*WORK INSTRUCTIONS*: Please copy out the entries that start with the line containing "per listed item." and end with the line containing "terracotta wall tile (335,262,379,293)", including both of those lines.

*SOURCE DATA*:
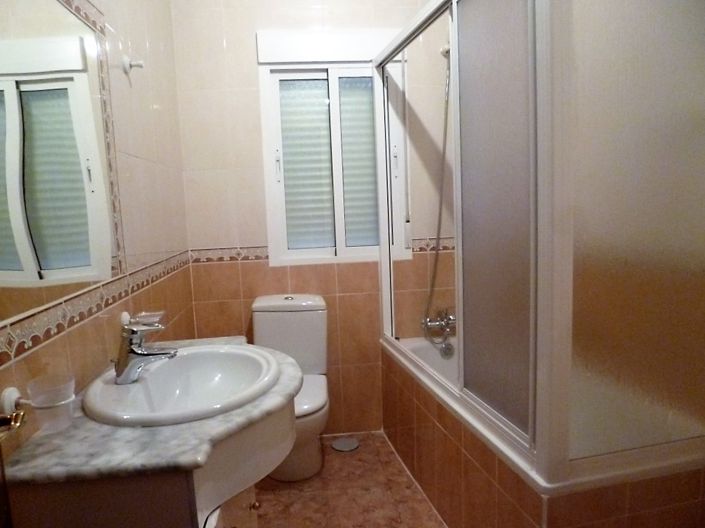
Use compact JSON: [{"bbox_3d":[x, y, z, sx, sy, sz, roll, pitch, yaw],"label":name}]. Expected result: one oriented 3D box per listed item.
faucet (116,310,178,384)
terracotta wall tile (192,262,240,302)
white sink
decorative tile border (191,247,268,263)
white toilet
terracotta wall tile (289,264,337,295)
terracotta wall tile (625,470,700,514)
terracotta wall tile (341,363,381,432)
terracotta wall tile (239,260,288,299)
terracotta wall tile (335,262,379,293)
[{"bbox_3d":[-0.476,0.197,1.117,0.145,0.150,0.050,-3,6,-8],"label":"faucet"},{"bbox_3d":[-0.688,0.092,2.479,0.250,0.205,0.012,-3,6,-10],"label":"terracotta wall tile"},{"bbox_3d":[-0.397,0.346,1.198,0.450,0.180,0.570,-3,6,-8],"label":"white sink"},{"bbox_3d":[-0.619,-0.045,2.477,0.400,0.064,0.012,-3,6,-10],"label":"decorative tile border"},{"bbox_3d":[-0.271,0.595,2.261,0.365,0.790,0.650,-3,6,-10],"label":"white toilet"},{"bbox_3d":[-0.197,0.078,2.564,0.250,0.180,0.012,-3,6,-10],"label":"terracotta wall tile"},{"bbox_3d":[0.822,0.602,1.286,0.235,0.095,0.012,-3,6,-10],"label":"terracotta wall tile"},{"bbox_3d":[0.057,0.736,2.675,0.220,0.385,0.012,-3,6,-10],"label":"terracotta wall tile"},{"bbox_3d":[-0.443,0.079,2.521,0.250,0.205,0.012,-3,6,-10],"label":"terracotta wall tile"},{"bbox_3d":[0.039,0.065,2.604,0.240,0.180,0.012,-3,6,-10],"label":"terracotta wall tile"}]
==
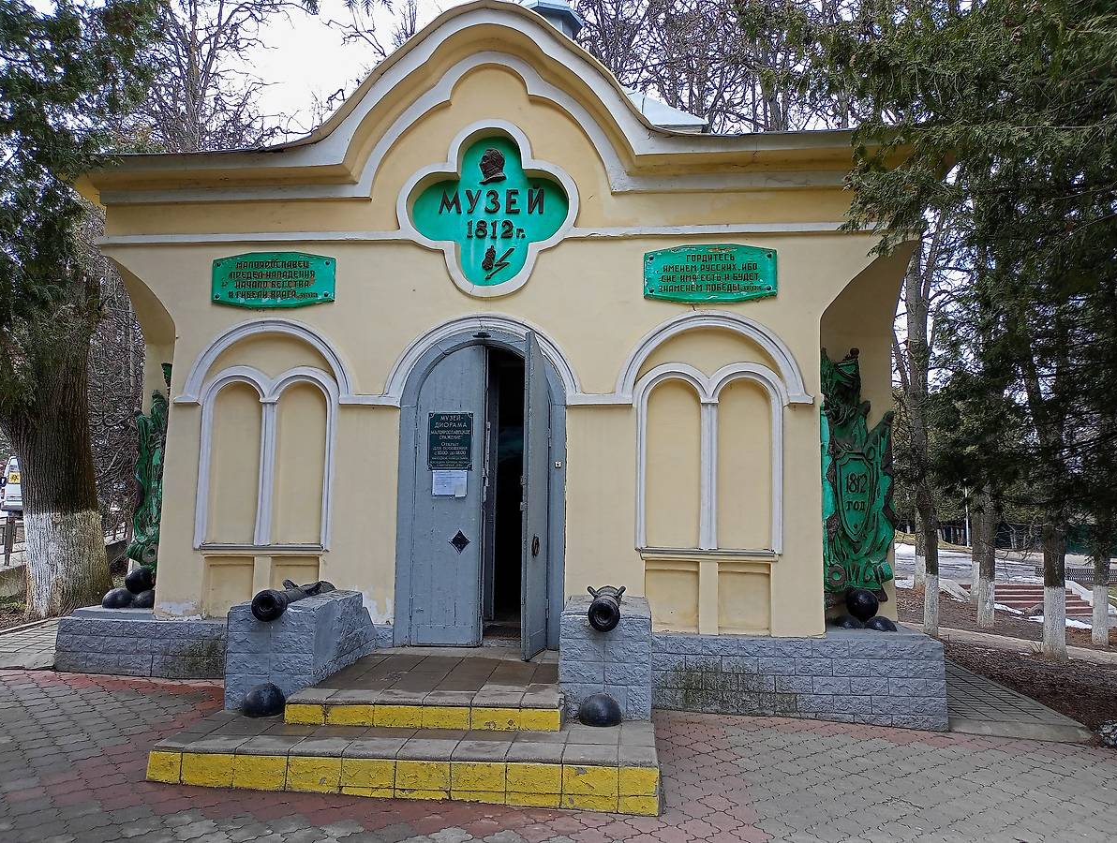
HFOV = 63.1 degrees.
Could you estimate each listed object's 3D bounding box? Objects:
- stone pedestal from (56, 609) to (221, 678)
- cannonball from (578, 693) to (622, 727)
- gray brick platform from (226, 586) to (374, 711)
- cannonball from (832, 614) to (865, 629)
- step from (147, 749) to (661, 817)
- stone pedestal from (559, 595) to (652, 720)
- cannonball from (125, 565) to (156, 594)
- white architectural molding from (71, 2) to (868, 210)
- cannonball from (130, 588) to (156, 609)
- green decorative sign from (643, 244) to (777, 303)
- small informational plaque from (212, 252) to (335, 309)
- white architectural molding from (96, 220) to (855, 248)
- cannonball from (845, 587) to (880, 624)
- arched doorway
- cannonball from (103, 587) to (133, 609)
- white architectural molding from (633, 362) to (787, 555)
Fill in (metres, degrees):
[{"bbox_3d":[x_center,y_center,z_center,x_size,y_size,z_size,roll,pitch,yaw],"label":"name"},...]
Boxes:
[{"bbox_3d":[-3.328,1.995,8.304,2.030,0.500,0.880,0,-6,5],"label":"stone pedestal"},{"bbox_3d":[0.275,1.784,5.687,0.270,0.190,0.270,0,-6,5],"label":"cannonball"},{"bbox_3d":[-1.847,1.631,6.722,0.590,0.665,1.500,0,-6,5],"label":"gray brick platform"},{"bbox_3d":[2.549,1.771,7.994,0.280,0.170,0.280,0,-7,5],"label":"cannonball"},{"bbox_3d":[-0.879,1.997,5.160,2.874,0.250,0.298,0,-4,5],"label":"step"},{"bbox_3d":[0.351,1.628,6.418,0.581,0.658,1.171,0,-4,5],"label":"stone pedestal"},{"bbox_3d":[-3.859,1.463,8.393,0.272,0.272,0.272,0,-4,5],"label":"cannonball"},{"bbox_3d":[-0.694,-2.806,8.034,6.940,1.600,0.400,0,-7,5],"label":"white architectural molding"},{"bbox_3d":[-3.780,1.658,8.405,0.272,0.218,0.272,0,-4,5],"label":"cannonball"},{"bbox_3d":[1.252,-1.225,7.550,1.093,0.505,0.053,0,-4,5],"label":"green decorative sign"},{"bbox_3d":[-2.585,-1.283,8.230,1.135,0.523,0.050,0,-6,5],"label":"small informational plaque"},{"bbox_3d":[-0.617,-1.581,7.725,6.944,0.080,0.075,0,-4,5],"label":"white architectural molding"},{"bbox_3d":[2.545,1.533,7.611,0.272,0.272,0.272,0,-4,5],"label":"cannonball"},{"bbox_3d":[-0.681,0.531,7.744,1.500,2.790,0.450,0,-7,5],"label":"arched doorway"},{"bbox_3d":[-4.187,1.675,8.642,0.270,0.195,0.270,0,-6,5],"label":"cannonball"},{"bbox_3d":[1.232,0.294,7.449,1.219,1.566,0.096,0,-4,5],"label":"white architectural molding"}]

*RESULT*:
Use compact JSON: [{"bbox_3d":[x, y, z, sx, sy, sz, roll, pitch, yaw],"label":name}]. Expected result: one oriented 3D box per listed item.
faucet (116,310,178,384)
terracotta wall tile (192,262,240,302)
white sink
decorative tile border (191,247,268,263)
white toilet
terracotta wall tile (289,264,337,295)
terracotta wall tile (625,470,700,514)
terracotta wall tile (341,363,381,432)
terracotta wall tile (239,260,288,299)
terracotta wall tile (335,262,379,293)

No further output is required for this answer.